=== Supplied data ===

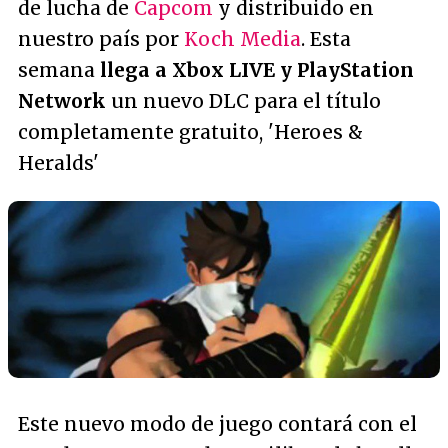
de lucha de
Capcom
y distribuido en
nuestro país por
Koch Media
. Esta
semana
llega a Xbox LIVE y PlayStation
Network
un nuevo DLC para el título
completamente gratuito, 'Heroes &
Heralds'
Este nuevo modo de juego contará con el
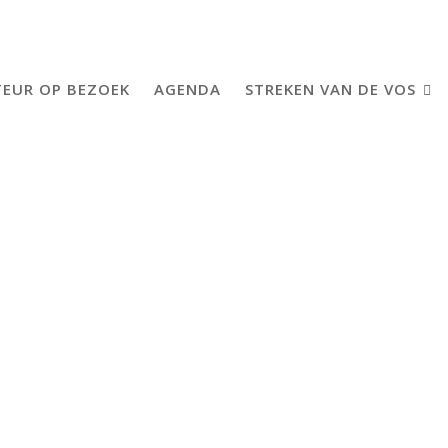
EUR OP BEZOEK
AGENDA
STREKEN VAN DE VOS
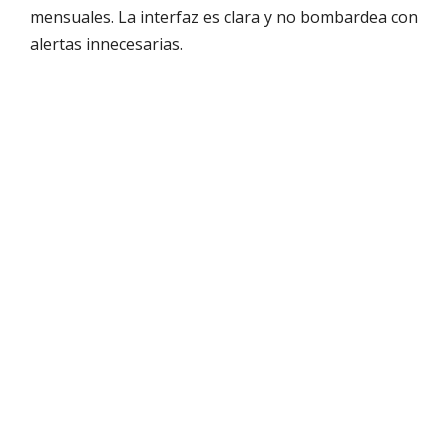
mensuales. La interfaz es clara y no bombardea con
alertas innecesarias.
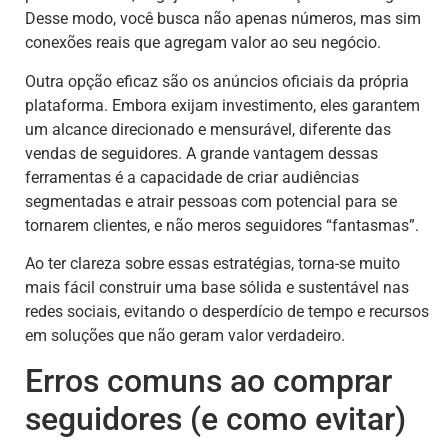
Desse modo, você busca não apenas números, mas sim
conexões reais que agregam valor ao seu negócio.
Outra opção eficaz são os anúncios oficiais da própria
plataforma. Embora exijam investimento, eles garantem
um alcance direcionado e mensurável, diferente das
vendas de seguidores. A grande vantagem dessas
ferramentas é a capacidade de criar audiências
segmentadas e atrair pessoas com potencial para se
tornarem clientes, e não meros seguidores “fantasmas”.
Ao ter clareza sobre essas estratégias, torna-se muito
mais fácil construir uma base sólida e sustentável nas
redes sociais, evitando o desperdício de tempo e recursos
em soluções que não geram valor verdadeiro.
Erros comuns ao comprar
seguidores (e como evitar)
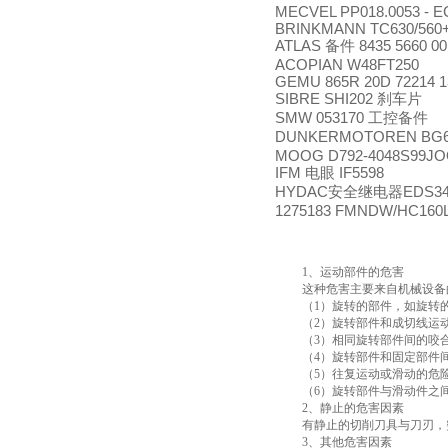
MECVEL PP018.0053 - EC
BRINKMANN TC630/560
ATLAS
8435 5660 00
备件
ACOPIAN W48FT250
GEMU 865R 20D 72214 1
SIBRE SHI202
刹车片
SMW 053170
工控备件
DUNKERMOTOREN BG65
MOOG D792-4048S99JO
IFM
IF5598
电眼
HYDAC
EDS34
安全继电器
1275183 FMNDW/HC160L
1
、运动部件的危害
这种危害主要来自机械设备
（
1
）旋转的部件，如旋转
（
2
）旋转部件和成切线运
（
3
）相同旋转部件间的咬
（
4
）旋转部件和固定部件
（
5
）往复运动或滑动的危
（
6
）旋转部件与滑动件之
2
、静止的危害因素
有静止的切削刀具与刀刃，
3
、其他危害因素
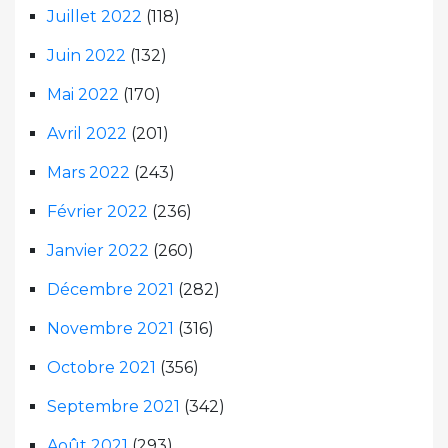
Juillet 2022
(118)
Juin 2022
(132)
Mai 2022
(170)
Avril 2022
(201)
Mars 2022
(243)
Février 2022
(236)
Janvier 2022
(260)
Décembre 2021
(282)
Novembre 2021
(316)
Octobre 2021
(356)
Septembre 2021
(342)
Août 2021
(293)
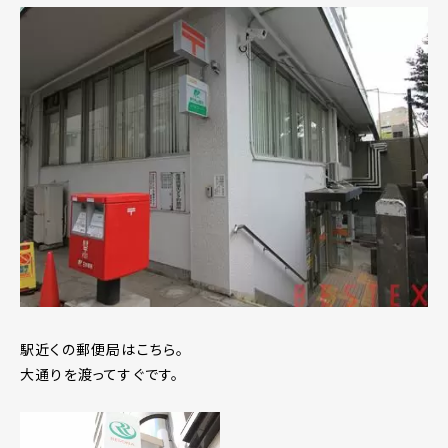
駅近くの郵便局はこちら。
大通りを渡ってすぐです。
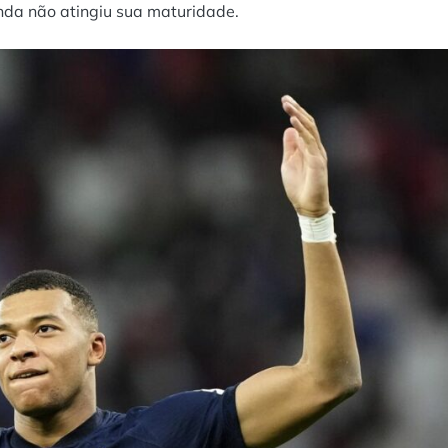
nda não atingiu sua maturidade.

===

_Exercise objective_. The response is to contain exactly the lines from the beginning of the data through the line containing "Ao ter clareza", both ends included, and nothing else; omit the pictures.

_Output for this task_.
de lucha de
Capcom
y distribuido en
nuestro país por
Koch Media
. Esta
semana
llega a Xbox LIVE y PlayStation
Network
un nuevo DLC para el título
completamente gratuito, 'Heroes &
Heralds'
Este nuevo modo de juego contará con el
EUR OP BEZOEK
AGENDA
STREKEN VAN DE VOS
mensuales. La interfaz es clara y no bombardea con
alertas innecesarias.
Desse modo, você busca não apenas números, mas sim
conexões reais que agregam valor ao seu negócio.
Outra opção eficaz são os anúncios oficiais da própria
plataforma. Embora exijam investimento, eles garantem
um alcance direcionado e mensurável, diferente das
vendas de seguidores. A grande vantagem dessas
ferramentas é a capacidade de criar audiências
segmentadas e atrair pessoas com potencial para se
tornarem clientes, e não meros seguidores “fantasmas”.
Ao ter clareza sobre essas estratégias, torna-se muito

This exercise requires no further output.